# What the task requires
What follows is a set of entries. Give them again exactly, without the pictures.

# Excerpted data
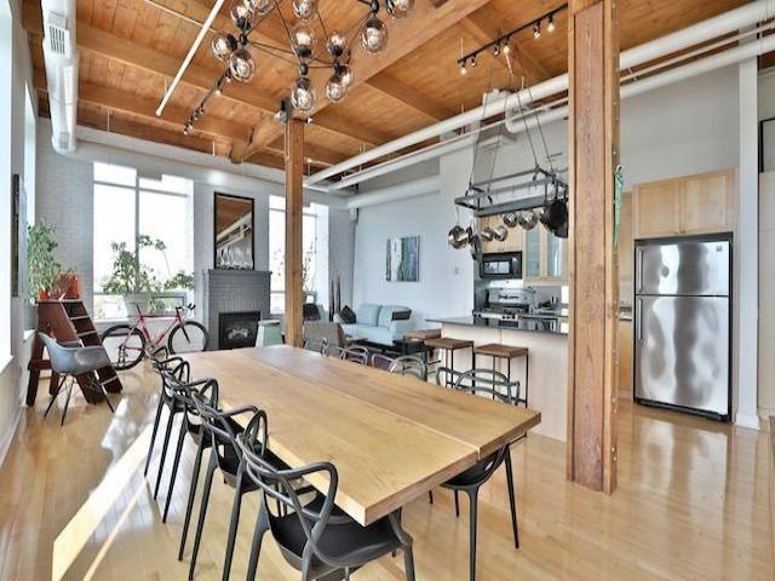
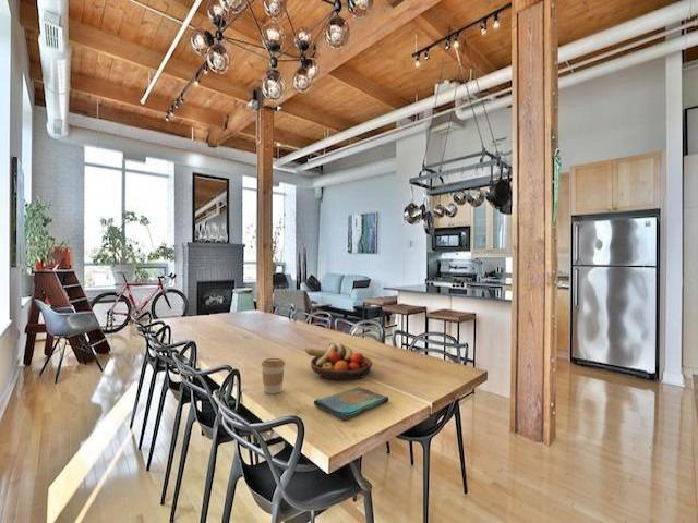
+ coffee cup [261,357,286,394]
+ fruit bowl [304,342,373,381]
+ dish towel [313,386,389,421]
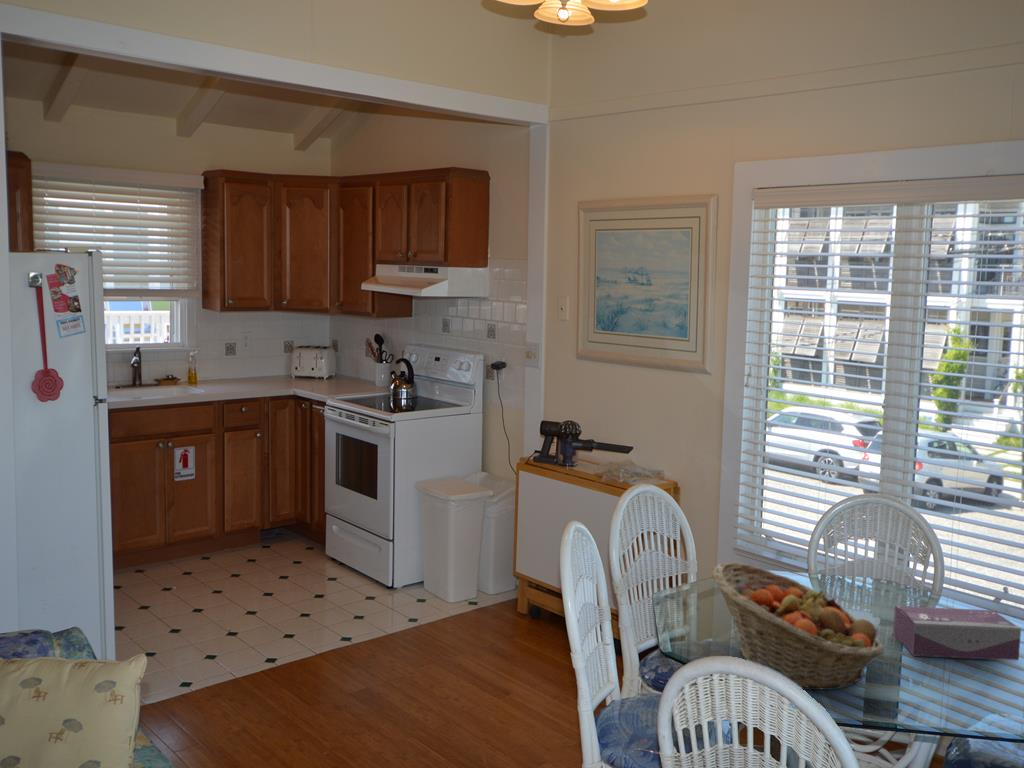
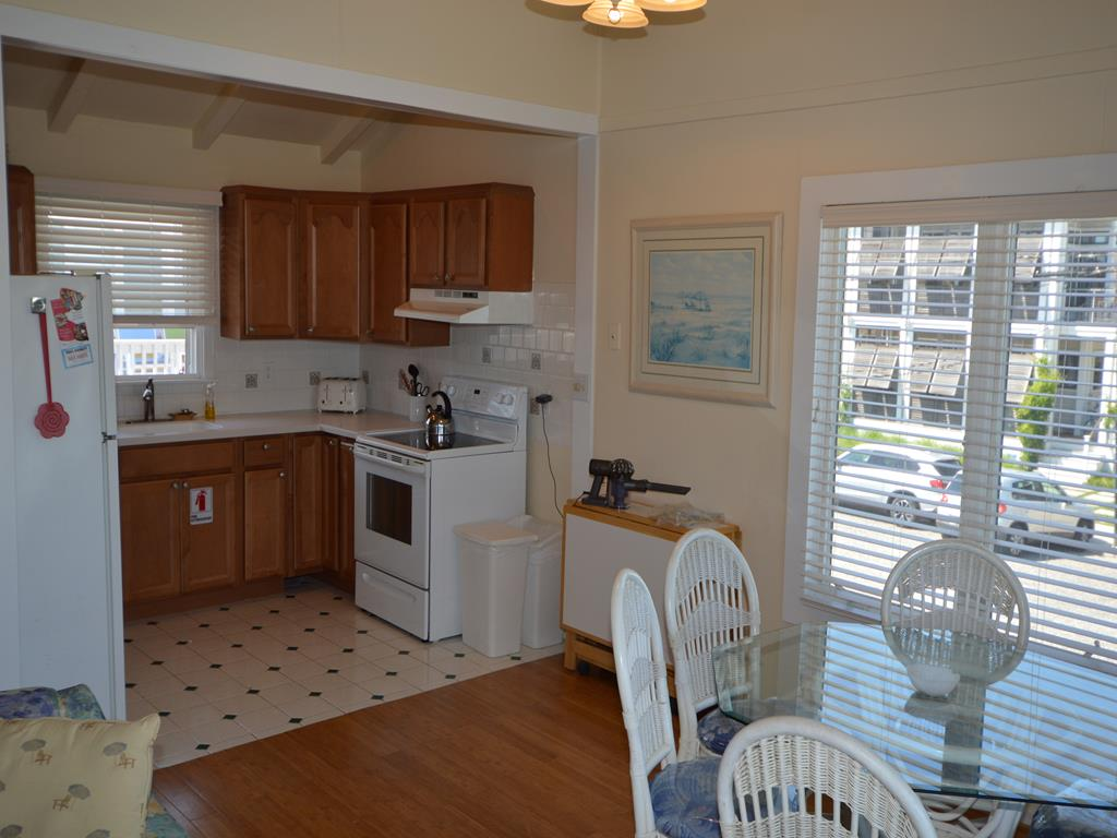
- tissue box [892,605,1022,662]
- fruit basket [711,562,886,691]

# Output
+ coffee cup [261,357,286,394]
+ fruit bowl [304,342,373,381]
+ dish towel [313,386,389,421]
- tissue box [892,605,1022,662]
- fruit basket [711,562,886,691]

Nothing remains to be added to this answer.